- **Task goal**:
In the post on choosing a DNSCrypt server, what is the one downside of the measurement tool?

┌─ Page extract

DNSCrypt : how to pick the best server

Just wanted to share my experience with setting up DNSCrypt (a.k.a. "dnscrypt-proxy" in LEDE) in case anyone has similar questions/problems along the way.

By default, LEDE is configured to use "fvz-anyone" server, but because it does not have a valid certificate, the syslog is flooded with the following messages of DNSCrypt trying to refetch a valid certificate:

Wed Feb  7 22:01:24 2018 daemon.err dnscrypt-proxy[8949]: dnscrypt-proxy Unable to retrieve server certificates
Wed Feb  7 22:01:25 2018 daemon.info dnscrypt-proxy[8949]: dnscrypt-proxy Refetching server certificates

An easy fix is to switch to another server (e.g. "cisco"), but depending on your location, "cisco" might not be the fastest choice. And since you want DNS requests to be resolved quickly, you need to measure which servers provide you with the best options. A quick search on the internet showed that we're in luck - Christian Hermann (https://github.com/bitbeans) had posted a nice little tool to measure connections to all the DNS severs in the DNSCrypt's csv-file and report them back with all the metrics: https://github.com/bitbeans/dnscrypt-measurement
Not only it reports the fastest servers first, it also provides all important metrics for those servers, so you can pick what you're comfortable with: NoLogs, DNSSEC, Valid Certificate

The only downside of this nifty utility is that you need Windows machine to run it. :slight_smile:

For me, the "Anatomical DNS, NoLogs: True, DNSSEC: True, Certificate Valid: True" was the best choice.

└─
┌─ Data under study

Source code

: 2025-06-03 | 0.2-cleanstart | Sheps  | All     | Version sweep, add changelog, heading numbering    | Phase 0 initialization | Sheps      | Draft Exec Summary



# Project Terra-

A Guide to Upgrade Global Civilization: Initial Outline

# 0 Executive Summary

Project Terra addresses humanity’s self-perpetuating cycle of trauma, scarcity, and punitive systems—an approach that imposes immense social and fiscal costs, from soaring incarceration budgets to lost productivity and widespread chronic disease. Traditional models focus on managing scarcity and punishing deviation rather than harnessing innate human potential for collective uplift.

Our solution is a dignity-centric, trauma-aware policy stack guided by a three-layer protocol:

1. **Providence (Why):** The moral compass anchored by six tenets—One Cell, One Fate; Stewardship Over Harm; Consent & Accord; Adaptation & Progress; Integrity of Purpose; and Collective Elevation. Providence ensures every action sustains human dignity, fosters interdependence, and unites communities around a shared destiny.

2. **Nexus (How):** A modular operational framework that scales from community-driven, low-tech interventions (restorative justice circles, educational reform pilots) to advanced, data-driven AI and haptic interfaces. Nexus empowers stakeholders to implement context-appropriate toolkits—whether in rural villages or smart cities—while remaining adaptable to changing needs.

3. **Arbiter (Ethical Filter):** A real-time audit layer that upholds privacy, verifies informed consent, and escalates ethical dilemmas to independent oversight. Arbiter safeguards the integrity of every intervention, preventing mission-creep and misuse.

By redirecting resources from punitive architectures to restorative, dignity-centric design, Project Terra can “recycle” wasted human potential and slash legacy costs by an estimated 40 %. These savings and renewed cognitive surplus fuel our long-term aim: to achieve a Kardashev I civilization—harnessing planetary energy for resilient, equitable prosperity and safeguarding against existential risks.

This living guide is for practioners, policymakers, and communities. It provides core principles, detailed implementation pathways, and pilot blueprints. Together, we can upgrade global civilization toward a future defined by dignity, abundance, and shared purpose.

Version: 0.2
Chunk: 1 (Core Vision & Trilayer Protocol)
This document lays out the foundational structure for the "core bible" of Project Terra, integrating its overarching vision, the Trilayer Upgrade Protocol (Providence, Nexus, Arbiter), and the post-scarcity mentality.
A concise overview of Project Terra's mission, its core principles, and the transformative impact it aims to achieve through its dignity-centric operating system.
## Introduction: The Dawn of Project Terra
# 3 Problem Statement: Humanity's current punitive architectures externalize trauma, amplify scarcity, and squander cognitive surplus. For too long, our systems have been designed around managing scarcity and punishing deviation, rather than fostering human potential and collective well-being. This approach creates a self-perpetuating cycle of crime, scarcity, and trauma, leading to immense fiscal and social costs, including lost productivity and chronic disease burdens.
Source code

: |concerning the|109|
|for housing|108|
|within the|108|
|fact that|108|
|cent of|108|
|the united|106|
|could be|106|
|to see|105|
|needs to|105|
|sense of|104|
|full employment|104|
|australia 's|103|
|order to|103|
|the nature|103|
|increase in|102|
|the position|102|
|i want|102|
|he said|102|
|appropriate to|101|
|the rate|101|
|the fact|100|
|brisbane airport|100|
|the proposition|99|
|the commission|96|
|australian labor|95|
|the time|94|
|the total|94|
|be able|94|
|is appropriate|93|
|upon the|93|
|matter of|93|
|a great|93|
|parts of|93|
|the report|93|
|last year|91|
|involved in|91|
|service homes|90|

└─

- **Result**:
It needs a Windows machine to run.